Selected extract
------------
This is proven by the fact that the distant origins of this institution date back to a work we might well describe as "profane" - the magnificent sculptural group of the Laocoon - but which, in fact, acquires its fullest and most authentic light in the Vatican context. It is the light of the human creature shaped by God, of freedom in the drama of his redemption that extends between Heaven and earth, flesh and spirit. It is the light of a beauty that shines out from within the work of art and leads the mind to open itself to the sublime, where the Creator encounters the creature made in his image and likeness.

We can observe all this in a masterpiece such as the Laocoon itself, but this logic pertains to the whole of the Museum, which in this perspective truly seems a single unit in the complex sequence of its sections, even though they are so different from one another.

The synthesis between Gospel and culture appears even more explicit in certain sections and as if "materialized" in certain works:  I am thinking of the sarcophagi in the Pio-Christian Museum, or the tombs of the Necropolis on the Via Trionfale - the area of whose museum premises has been doubled this year - and of the exceptional ethnological collection of missionary provenance.

The Museum truly displays a continuous interweaving between Christianity and culture, between faith and art, between the divine and the human. The Sistine Chapel, in this regard, is an unsurpassable peak.

Let us now return to you, dear friends. The Vatican Museums are your daily workplace. Many of you are in direct contact with the visitors:  how important it is, therefore, that your approach and example offer to all a simple but effective witness of faith.

A temple of art and culture such as the Vatican Museums requires that the beauty of the works on display be accompanied by that of the people who work in them: a spiritual beauty, which truly makes the environment ecclesial and imbues it with a Christian spirit.

Working in the Vatican, therefore, is in itself an additional commitment to fostering one's own faith and Christian witness. In this regard, as well as active participation in the life of your parish communities, a useful aid is also offered to you by the moments of celebration and spiritual formation animated by your chaplains, whom I thank for their dedication.

I ask you especially to ensure that all your families are a "domestic Church", in which faith and life are interwoven in the joyful and sorrowful events of every day. And for this very reason I am glad that a large number of your relatives are here today.

May the Virgin Mary and St Joseph help you to live in perennial thanksgiving, savouring the simple joys of every day and increasing your good works. I assure you of my prayers for each one of you, especially the elderly, children and the sick, and as I thank you for your welcome visit, I bless you all with affection, together with your loved ones.
------------
Excerpted records
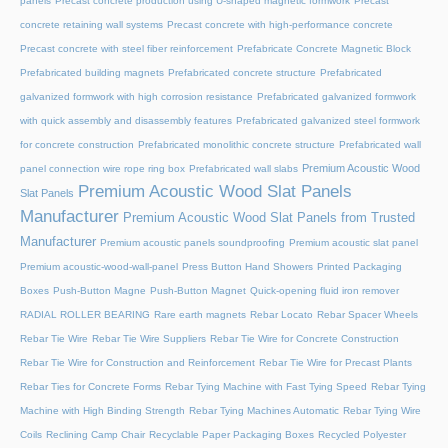
panels
Precast concrete production using U-shaped magnetic formwork
Precast
concrete retaining wall systems
Precast concrete with high-performance concrete
Precast concrete with steel fiber reinforcement
Prefabricate Concrete Magnetic Block
Prefabricated building magnets
Prefabricated concrete structure
Prefabricated
galvanized formwork with high corrosion resistance
Prefabricated galvanized formwork
with quick assembly and disassembly features
Prefabricated galvanized steel formwork
for concrete construction
Prefabricated monolithic concrete structure
Prefabricated wall
Premium Acoustic Wood
panel connection wire rope ring box
Prefabricated wall slabs
Premium Acoustic Wood Slat Panels
Slat Panels
Manufacturer
Premium Acoustic Wood Slat Panels from Trusted
Manufacturer
Premium acoustic panels soundproofing
Premium acoustic slat panel
Premium acoustic-wood-wall-panel
Press Button Hand Showers
Printed Packaging
Boxes
Push-Button Magne
Push-Button Magnet
Quick-opening fluid iron remover
RADIAL ROLLER BEARING
Rare earth magnets
Rebar Locato
Rebar Spacer Wheels
Rebar Tie Wire
Rebar Tie Wire Suppliers
Rebar Tie Wire for Concrete Construction
Rebar Tie Wire for Construction and Reinforcement
Rebar Tie Wire for Precast Plants
Rebar Ties for Concrete Forms
Rebar Tying Machine with Fast Tying Speed
Rebar Tying
Machine with High Binding Strength
Rebar Tying Machines Automatic
Rebar Tying Wire
Coils
Reclining Camp Chair
Recyclable Paper Packaging Boxes
Recycled Polyester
------------
Brief 1
Answer these questions on the Vatican Museums address:
(a) Which sculptural group does it name as the distant origin of the institution?
(b) What has happened this year to the area of the museum premises of the Necropolis on the Via Trionfale?
(c) What does the speaker ask the families to be?
Brief 2
Could you swap "chaplains" for "priests" and give the passage of the Vatican Museums address starting with "A temple of" and going on through "for their dedication."?
The data stands apart from the Vatican Museums address.

Expected answer 1
(a) The Laocoon.
(b) It has been doubled.
(c) A "domestic Church", in which faith and life are interwoven in the joyful and sorrowful events of every day.

Expected answer 2
A temple of art and culture such as the Vatican Museums requires that the beauty of the works on display be accompanied by that of the people who work in them: a spiritual beauty, which truly makes the environment ecclesial and imbues it with a Christian spirit.

Working in the Vatican, therefore, is in itself an additional commitment to fostering one's own faith and Christian witness. In this regard, as well as active participation in the life of your parish communities, a useful aid is also offered to you by the moments of celebration and spiritual formation animated by your priests, whom I thank for their dedication.